### Items listed in a dataset

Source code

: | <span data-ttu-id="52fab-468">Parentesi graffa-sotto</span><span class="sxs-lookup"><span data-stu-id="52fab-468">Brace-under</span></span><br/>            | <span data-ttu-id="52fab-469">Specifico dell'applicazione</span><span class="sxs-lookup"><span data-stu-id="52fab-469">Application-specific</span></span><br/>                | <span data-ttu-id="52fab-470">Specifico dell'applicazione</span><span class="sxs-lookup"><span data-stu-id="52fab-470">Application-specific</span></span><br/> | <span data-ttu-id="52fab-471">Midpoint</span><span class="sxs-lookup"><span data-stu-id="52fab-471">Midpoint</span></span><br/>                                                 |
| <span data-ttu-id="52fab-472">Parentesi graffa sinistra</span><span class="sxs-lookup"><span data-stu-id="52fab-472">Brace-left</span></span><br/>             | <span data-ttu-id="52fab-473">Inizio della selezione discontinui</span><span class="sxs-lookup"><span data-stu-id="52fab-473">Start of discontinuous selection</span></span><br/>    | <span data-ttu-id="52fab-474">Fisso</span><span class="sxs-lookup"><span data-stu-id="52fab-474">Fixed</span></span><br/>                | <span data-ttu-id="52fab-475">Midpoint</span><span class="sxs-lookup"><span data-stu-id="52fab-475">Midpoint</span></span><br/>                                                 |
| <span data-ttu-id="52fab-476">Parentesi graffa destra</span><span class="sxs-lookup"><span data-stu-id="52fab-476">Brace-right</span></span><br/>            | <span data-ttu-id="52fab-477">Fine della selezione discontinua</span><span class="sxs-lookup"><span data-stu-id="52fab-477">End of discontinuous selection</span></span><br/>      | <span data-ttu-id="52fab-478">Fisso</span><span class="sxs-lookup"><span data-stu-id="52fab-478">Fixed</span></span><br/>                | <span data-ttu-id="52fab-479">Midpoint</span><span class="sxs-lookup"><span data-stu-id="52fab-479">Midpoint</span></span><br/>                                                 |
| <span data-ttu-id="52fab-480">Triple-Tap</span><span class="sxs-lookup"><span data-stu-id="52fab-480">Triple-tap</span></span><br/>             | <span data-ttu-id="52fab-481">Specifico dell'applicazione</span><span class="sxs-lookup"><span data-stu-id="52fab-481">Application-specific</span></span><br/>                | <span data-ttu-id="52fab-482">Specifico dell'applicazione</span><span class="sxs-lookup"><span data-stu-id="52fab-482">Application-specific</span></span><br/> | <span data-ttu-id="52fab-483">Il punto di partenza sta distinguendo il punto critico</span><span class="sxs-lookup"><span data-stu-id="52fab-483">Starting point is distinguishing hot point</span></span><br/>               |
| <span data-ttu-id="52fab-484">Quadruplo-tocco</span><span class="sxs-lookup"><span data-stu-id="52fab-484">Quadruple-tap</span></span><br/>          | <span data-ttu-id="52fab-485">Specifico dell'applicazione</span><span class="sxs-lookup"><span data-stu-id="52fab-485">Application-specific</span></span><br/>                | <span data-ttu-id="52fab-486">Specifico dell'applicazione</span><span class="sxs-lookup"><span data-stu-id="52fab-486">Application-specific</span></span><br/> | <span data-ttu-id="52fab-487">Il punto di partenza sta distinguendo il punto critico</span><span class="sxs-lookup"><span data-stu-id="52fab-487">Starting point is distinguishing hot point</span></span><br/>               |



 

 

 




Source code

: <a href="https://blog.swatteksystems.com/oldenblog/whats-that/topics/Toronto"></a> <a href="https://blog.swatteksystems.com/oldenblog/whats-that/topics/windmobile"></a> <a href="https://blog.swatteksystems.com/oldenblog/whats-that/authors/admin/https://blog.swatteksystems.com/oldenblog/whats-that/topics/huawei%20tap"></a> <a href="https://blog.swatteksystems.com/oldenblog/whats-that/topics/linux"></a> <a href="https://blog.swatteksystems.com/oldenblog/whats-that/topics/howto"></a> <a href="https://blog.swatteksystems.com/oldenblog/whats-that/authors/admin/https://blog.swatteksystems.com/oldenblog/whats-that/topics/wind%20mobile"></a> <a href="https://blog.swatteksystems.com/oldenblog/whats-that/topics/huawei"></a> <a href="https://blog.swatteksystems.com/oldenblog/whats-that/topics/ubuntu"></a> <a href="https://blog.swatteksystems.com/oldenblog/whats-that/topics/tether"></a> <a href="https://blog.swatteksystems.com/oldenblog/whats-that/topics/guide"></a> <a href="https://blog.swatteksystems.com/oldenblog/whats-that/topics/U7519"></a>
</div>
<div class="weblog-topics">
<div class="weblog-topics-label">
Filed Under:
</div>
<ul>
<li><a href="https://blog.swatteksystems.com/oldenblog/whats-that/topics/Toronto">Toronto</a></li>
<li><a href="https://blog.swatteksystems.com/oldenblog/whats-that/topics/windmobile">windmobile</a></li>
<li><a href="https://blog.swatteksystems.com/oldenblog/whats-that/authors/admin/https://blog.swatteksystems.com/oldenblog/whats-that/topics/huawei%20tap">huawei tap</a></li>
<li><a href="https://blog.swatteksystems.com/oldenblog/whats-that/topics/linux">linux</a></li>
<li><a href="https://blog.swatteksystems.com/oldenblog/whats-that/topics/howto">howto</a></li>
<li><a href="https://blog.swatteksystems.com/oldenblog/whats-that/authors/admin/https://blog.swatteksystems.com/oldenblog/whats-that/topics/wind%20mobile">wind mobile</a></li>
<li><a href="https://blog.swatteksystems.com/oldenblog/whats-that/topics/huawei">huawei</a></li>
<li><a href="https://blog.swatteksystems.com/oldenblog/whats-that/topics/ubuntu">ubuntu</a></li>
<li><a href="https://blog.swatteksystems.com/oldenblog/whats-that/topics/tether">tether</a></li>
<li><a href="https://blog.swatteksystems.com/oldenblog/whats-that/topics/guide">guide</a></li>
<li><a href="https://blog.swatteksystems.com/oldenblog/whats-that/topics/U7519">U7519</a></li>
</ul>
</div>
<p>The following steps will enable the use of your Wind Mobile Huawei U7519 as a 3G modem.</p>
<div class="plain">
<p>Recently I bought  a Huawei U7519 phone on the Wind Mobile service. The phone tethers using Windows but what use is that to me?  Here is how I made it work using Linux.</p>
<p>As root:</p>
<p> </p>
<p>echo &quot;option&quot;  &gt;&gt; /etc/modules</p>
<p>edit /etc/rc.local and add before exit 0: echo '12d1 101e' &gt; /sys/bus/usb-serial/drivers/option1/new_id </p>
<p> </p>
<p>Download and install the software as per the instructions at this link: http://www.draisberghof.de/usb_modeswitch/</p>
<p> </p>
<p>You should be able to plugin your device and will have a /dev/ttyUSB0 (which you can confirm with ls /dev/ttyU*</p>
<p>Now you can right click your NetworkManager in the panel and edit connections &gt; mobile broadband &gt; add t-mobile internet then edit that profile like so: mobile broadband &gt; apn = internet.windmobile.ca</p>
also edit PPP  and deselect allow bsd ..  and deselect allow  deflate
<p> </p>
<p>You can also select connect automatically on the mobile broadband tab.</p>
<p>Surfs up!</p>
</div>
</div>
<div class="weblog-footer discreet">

### How to complete this task
Take every line from the data that includes the word "broadband".

### Result for this task
<p>Now you can right click your NetworkManager in the panel and edit connections &gt; mobile broadband &gt; add t-mobile internet then edit that profile like so: mobile broadband &gt; apn = internet.windmobile.ca</p>
<p>You can also select connect automatically on the mobile broadband tab.</p>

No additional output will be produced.